For Jessica Harvey, it was post-war Britain and the concrete and asphalt that paved over the ruins that influenced the look for her upcoming game, Tangiers. A surreal stealth game inspired by Thief and the literary works of William S. Burroughs and J.G. Ballard, the world of Tangiers is explicitly dystopian.

While Harvey’s careful to avoid creating a pastiche of real world architecture, her environments are still “permeated by real world reflections”  – albeit “rendered down to the mundane and unremarkable”. Harvey builds her cityscape by “assembling an aggregate like a collage” — a practice she’s been working on throughout her life.

Harvey’s interested in Brutalism’s “purity of form.” She says, “It’s the culmination of austere protestant sensibilities in confrontation with more traditional, gaudy, adorned movements and attitudes. That’s refreshing.”

But Harvey’s also critical of the movement. “We have a responsibility to go a little darker and take onboard the contexts around Brutalism,” she says, comparing the fascination surrounding Brutalism to the allure of Totalitarian uniforms. “Brutalism expresses control, strength and power on not just the environment, but on surrounding social conditions. It’s a monolithic power project that appeals to many of our base desires, but it’s also impossible to talk about without considering history and politics. It would be grotesquely irresponsible to ignore the origins or the human impact of Brutalism. It caused a lasting swathe of human damage.”

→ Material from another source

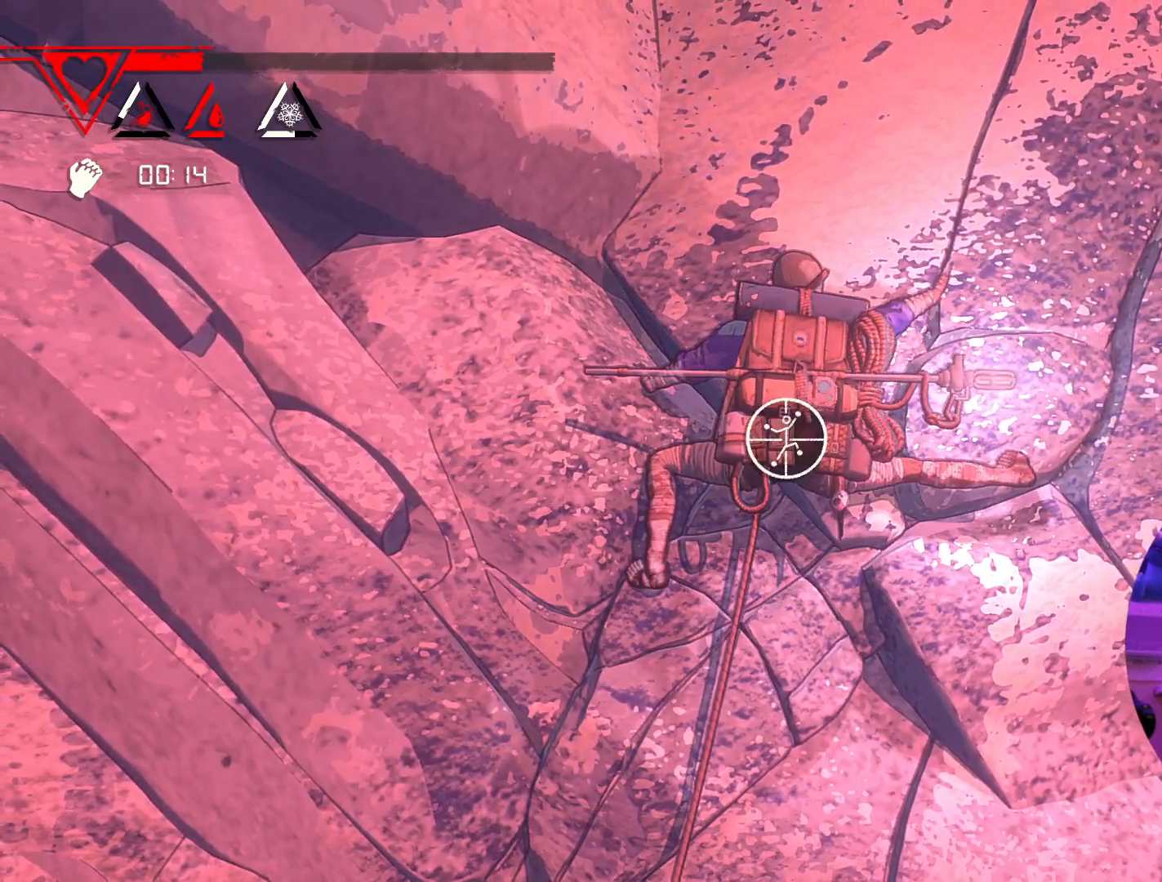
{"buttons": ["R1"], "left_stick": "right", "right_stick": "center", "events": [[483, "left_stick", "right"]]}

Tangiers: An Orwellian, oppressive-looking governmental building labelled, “Institute of Optimised Consumption Strategies”.

Harvey warns about rendering the socio-economic damage done by British Brutalism down to mere aesthetic. “It would be inhuman to look past the scars. British Brutalism is filled with messy rebirths, failed opportunities and utopian dreams gone astray” she says. “It’s a clear-cut case study on the failings of modernity. We can see how rapidly the opportunity to start afresh without the binds and limitations of tradition can be polluted by corruption, arrogance and systemic incompetence. 

“We can also see how much damage this does to those on the lower rungs of the social pyramid. With Tangiers, I’m working to provide a cross section of Britain’s post-war reconstruction. It’s a dissection of modernity and its outcomes. A grotesque rendition of it, but also a frank discussion about the things we take for granted and the mistakes we are repeatedly seduced by.”

Harvey’s point about the seductive power of Brutalism is an important one. While there’s no doubt about Brutalism’s strength – and there are of course plenty of examples of beautiful concrete buildings around the world – many of these structures stem from a very specific time and place. As the style makes the leap to the virtual realm, Brutalism’s history – and its human cost – shouldn’t be forgotten.